Exploring the occurrence of classic selective sweeps in humans using whole-genome sequencing data sets.

Genome-wide scans for selection have identified multiple regions of the human genome as being targeted by positive selection. However, only a small proportion has been replicated across studies, and the prevalence of positive selection as a mechanism of adaptive change in humans remains controversial. Here we explore the power of two haplotype-based statistics--the integrated haplotype score (iHS) and the Derived Intraallelic Nucleotide Diversity (DIND) test--in the context of next-generation sequencing data, and evaluate their robustness to demography and other selection modes. We show that these statistics are both powerful for the detection of recent positive selection, regardless of population history, and robust to variation in coverage, with DIND being insensitive to very low coverage.
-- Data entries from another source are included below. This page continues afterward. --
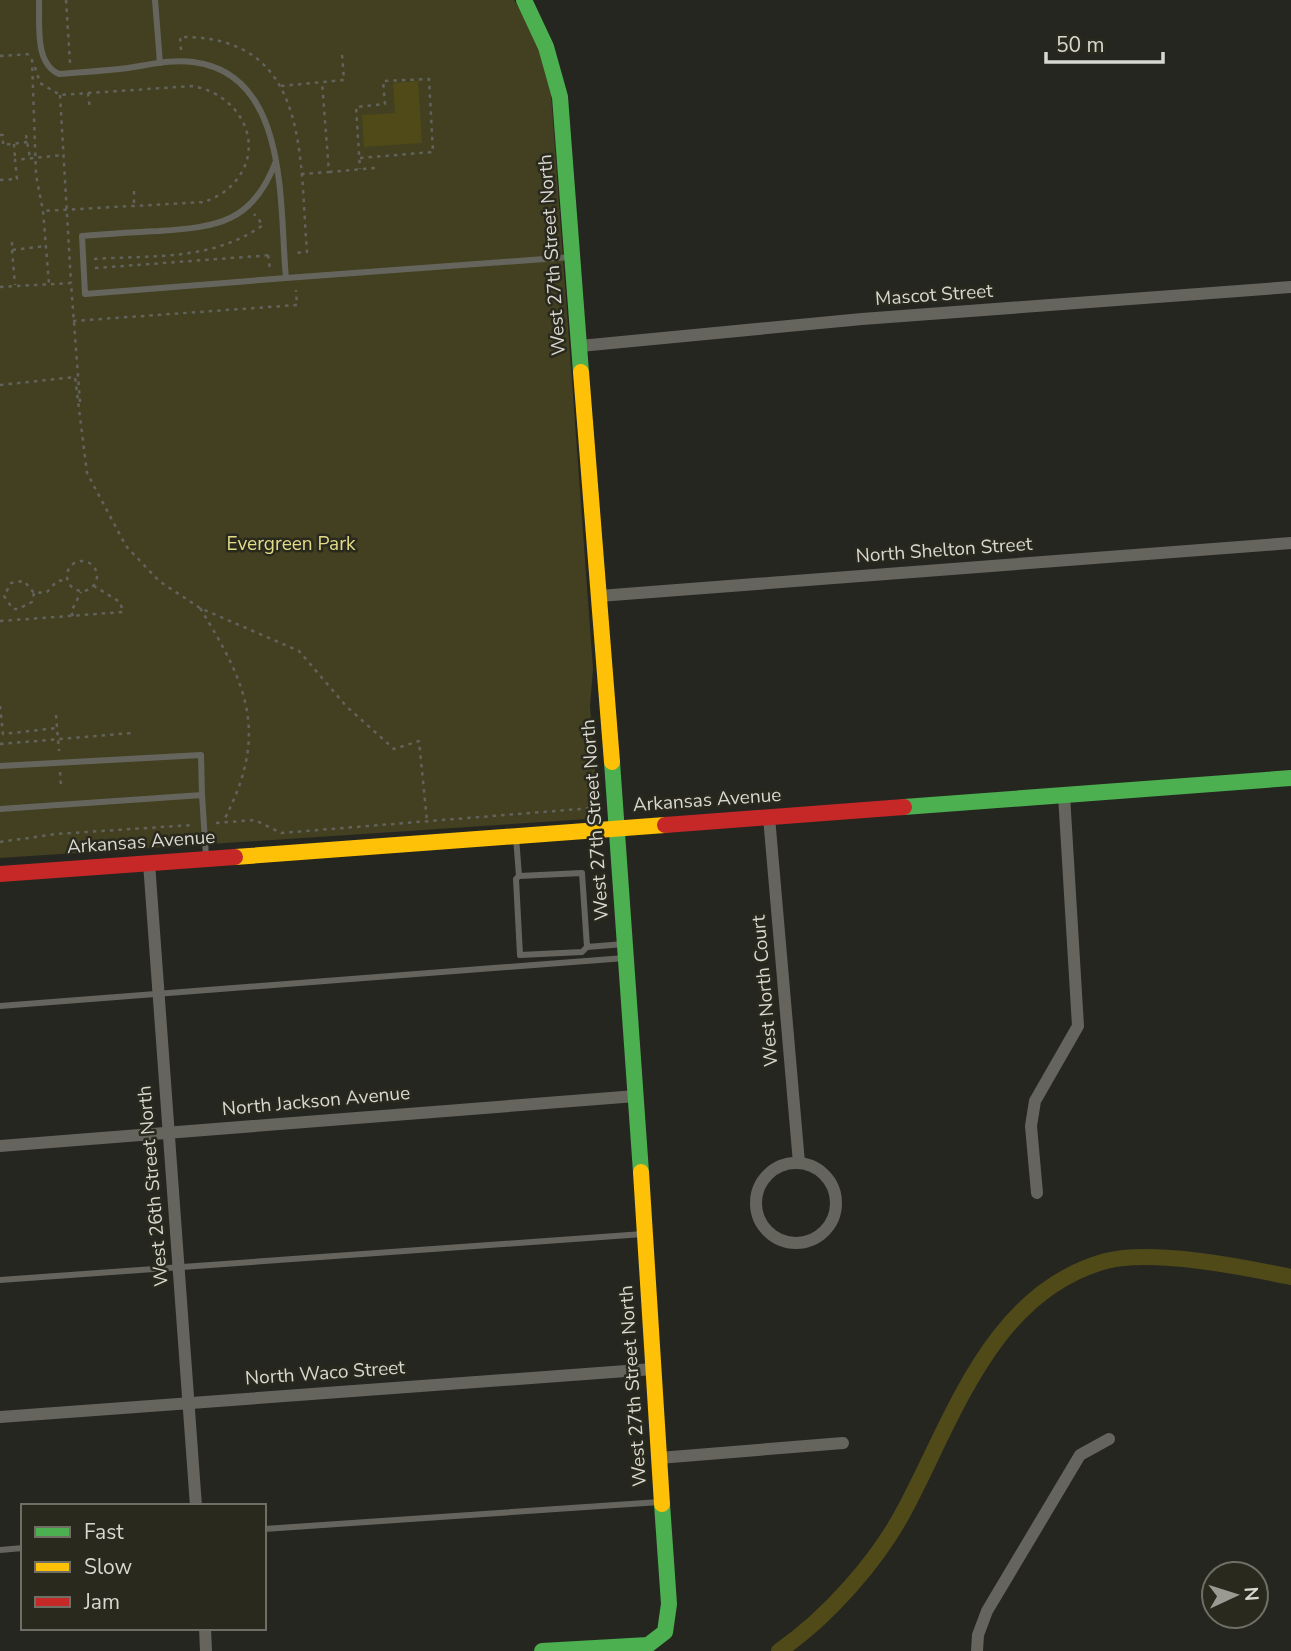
<svg xmlns="http://www.w3.org/2000/svg" width="1291" height="1651" font-family="'Nunito Sans',sans-serif">
	<style>
		.green { fill: #424021 }
		.water { fill: #4f4a18 }
		.lines { fill: none; stroke-linecap: round; stroke-linejoin: round }
		.canal { stroke: #4f4a18; stroke-width: 16 }
		.path { stroke: #62625c; stroke-width: 2.5; stroke-dasharray: 3.5 5; stroke-linecap: butt }
		.lane { stroke: #65655d; stroke-width: 6 }
		.street { stroke: #65655d; stroke-width: 12 }
		.fast { stroke: #4caf50; stroke-width: 16 }
		.slow { stroke: #ffc107; stroke-width: 16 }
		.jam { stroke: #c62828; stroke-width: 16 }
		.labels { text-anchor: middle; dominant-baseline: central; stroke-width: 5; stroke-linejoin: round; paint-order: stroke }
		.street-label { font-size: 19px; fill: #d8d8d1; stroke: #29291e }
		.park-label { font-size: 19px; fill: #e2dc88; stroke: #29291e }
	</style>
	<rect width="100%" height="100%" fill="#262621"/>
	<!-- green -->
	<path class="green" d="M0,0H514L536,37L551,94L593,669L590,706L598,805L595,813L588,819L0,858Z"/>
	<!-- water -->
	<path class="water" d="M418,81L422,143L364,147L362,115L395,113L393,83Z"/>
	<g class="lines">
		<!-- canal -->
		<path class="canal" d="M779,1651C827,1618 878,1561 905,1509C954,1417 992,1292 1106,1261C1153,1249 1243,1267 1291,1277"/>
		<!-- path -->
		<g class="path">
			<path d="M66,0L70,63"/>
			<path d="M181,50L180,37C311,35 299,157 307,252L294,253"/>
			<path d="M0,56L31,54"/>
			<path d="M32,59L36,175L43,211L49,284"/>
			<path d="M35,67L40,83L60,95L192,86C242,94 270,150 229,188C223,194 213,198 205,202L43,211"/>
			<path d="M281,86L344,80L342,54"/>
			<path d="M88,93L90,109"/>
			<path d="M60,95L71,283"/>
			<path d="M0,135H3V145L28,142"/>
			<path d="M26,135L30,158"/>
			<path d="M14,144L15,158"/>
			<path d="M360,158L433,152L429,79L383,81L385,104L356,107L360,169"/>
			<path d="M329,172L375,168"/>
			<path d="M301,174L329,172L322,82"/>
			<path d="M0,180L17,179L15,160L63,155"/>
			<path d="M134,191V206"/>
			<path d="M12,242V250L46,246"/>
			<path d="M12,250L15,285"/>
			<path d="M268,255L270,269"/>
			<path d="M94,259C155,255 212,261 263,225L254,214"/>
			<path d="M95,268L273,255"/>
			<path d="M0,287L71,283L80,402"/>
			<path d="M73,321L297,305L296,290"/>
			<path d="M0,385L75,377L87,473L126,546L159,581L200,608L299,651L346,706L394,749L419,741L427,821"/>
			<circle cx="82" cy="576" r="15"/>
			<path d="M34,593L32,602L18,609H13L4,596L11,583L24,581L34,593L47,592L57,581L67,580"/>
			<path d="M200,608C249,687 269,735 223,822"/>
			<path d="M73,616L71,612L81,592"/>
			<path d="M0,621L123,612L120,602L94,586"/>
			<path d="M0,706L3,734L57,728"/>
			<path d="M56,715L59,751"/>
			<path d="M0,744L132,733"/>
			<path d="M60,772L61,786"/>
			<path d="M216,823L255,820L281,833L592,808L600,810"/>
			<path d="M0,842L56,834L192,825"/>
		</g>
		<!-- lane -->
		<g class="lane">
			<path d="M39,0C40,24 34,63 59,74C82,72 105,71 128,68C149,65 172,59 193,62C290,74 279,206 286,278L85,294L82,236C107,234 133,232 159,231C217,227 253,223 276,161"/>
			<path d="M155,0L160,63"/>
			<path d="M286,278L571,257"/>
			<path d="M0,766L201,755L202,795"/>
			<path d="M0,809L202,795L206,856"/>
			<path d="M516,837L519,876L582,873L587,947L624,944"/>
			<path d="M519,876L516,879L520,955L582,952L587,947"/>
			<path d="M0,1006L625,958"/>
			<path d="M0,1280L643,1234"/>
			<path d="M264,1529L660,1502"/>
			<path d="M0,1550L23,1548"/>
		</g>
		<!-- street -->
		<g class="street">
			<path d="M580,346L862,319L1291,287"/>
			<path d="M599,596L1291,543"/>
			<path d="M769,817L799,1163"/>
			<path d="M149,863L196,1506"/>
			<path d="M0,1146L636,1096"/>
			<circle cx="796" cy="1203" r="40"/>
			<path d="M1037,1193L1031,1126L1035,1101L1078,1026L1064,795"/>
			<path d="M0,1417L653,1369"/>
			<path d="M659,1458L843,1443"/>
			<path d="M205,1628L206,1651"/>
			<path d="M977,1651L978,1635L987,1611L1080,1455L1109,1439"/>
		</g>
		<!-- fast -->
		<g class="fast">
			<path d="M524,0L546,47L560,97L581,372"/>
			<path d="M612,762L641,1172"/>
			<path d="M904,807L1291,778"/>
			<path d="M542,1651L648,1645L665,1632L669,1604L662,1504"/>
		</g>
		<!-- slow -->
		<g class="slow">
			<path d="M581,372L612,762"/>
			<path d="M235,857L665,825"/>
			<path d="M641,1172L662,1504"/>
		</g>
		<!-- jam -->
		<g class="jam">
			<path d="M665,825L904,807"/>
			<path d="M0,874L235,857"/>
		</g>
	</g>
	<g class="labels">
		<!-- street labels -->
		<g class="street-label">
			<text transform="translate(552 255) rotate(-94)">West 27th Street North</text>
			<text transform="translate(934 295) rotate(-4)">Mascot Street</text>
			<text transform="translate(944 550) rotate(-4)">North Shelton Street</text>
			<text transform="translate(707 800) rotate(-4)">Arkansas Avenue</text>
			<text transform="translate(595 820) rotate(-94)">West 27th Street North</text>
			<text transform="translate(141 842) rotate(-4)">Arkansas Avenue</text>
			<text transform="translate(765 991) rotate(-95)">West North Court</text>
			<text transform="translate(316 1101) rotate(-5)">North Jackson Avenue</text>
			<text transform="translate(153 1186) rotate(-95)">West 26th Street North</text>
			<text transform="translate(325 1373) rotate(-4)">North Waco Street</text>
			<text transform="translate(633 1386) rotate(-94)">West 27th Street North</text>
		</g>
		<!-- park labels -->
		<g class="park-label">
			<text x="291" y="544">Evergreen Park</text>
		</g>
	</g>
	<!-- legend -->
	<rect x="21" y="1504" width="245" height="126" fill="#29291e" stroke="#6f6f66" stroke-width="2"/>
	<rect x="35" y="1527" width="35" height="10" fill="#4caf50" stroke="#6f6f66" stroke-width="2"/>
	<text x="84" y="1539" font-size="21" fill="#d8d8d1">Fast</text>
	<rect x="35" y="1562" width="35" height="10" fill="#ffc107" stroke="#6f6f66" stroke-width="2"/>
	<text x="84" y="1574" font-size="21" fill="#d8d8d1">Slow</text>
	<rect x="35" y="1597" width="35" height="10" fill="#c62828" stroke="#6f6f66" stroke-width="2"/>
	<text x="84" y="1609" font-size="21" fill="#d8d8d1">Jam</text>
	<!-- north arrow -->
	<g transform="translate(1235 1595) rotate(86)"><circle r="33" fill="#29291e" stroke="#6f6f66" stroke-width="2"/>
	<path d="M0-5L12 26L0 18L-12 26Z" fill="#9a9a93"/>
	<text y="-10" font-size="19" font-weight="bold" text-anchor="middle" fill="#d8d8d1">N</text>
	</g>
	<!-- scale -->
	<path d="M1046 52v10h117v-10" fill="none" stroke="#d8d8d1" stroke-width="3.5"/>
	<text x="1056" y="52" font-size="21" fill="#d8d8d1" stroke="#29291e" stroke-width="5" paint-order="stroke">50 m</text>
</svg>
We apply these statistics to whole-genome sequence data sets from the 1000 Genomes Project and Complete Genomics. We found that putative targets of selection were highly significantly enriched in genic and nonsynonymous single nucleotide polymorphisms, and that DIND was more powerful than iHS in the context of small sample sizes, low-quality genotype calling, or poor coverage. As we excluded genomic confounders and alternative selection models, such as background selection, the observed enrichment attests to the action of recent, strong positive selection. Further support to the adaptive significance of these genomic regions came from their enrichment in functional variants detected by genome-wide association studies, informing the relationship between past selection and current benign and disease-related phenotypic variation. Our results indicate that hard sweeps targeting low-frequency standing variation have played a moderate, albeit significant, role in recent human evolution.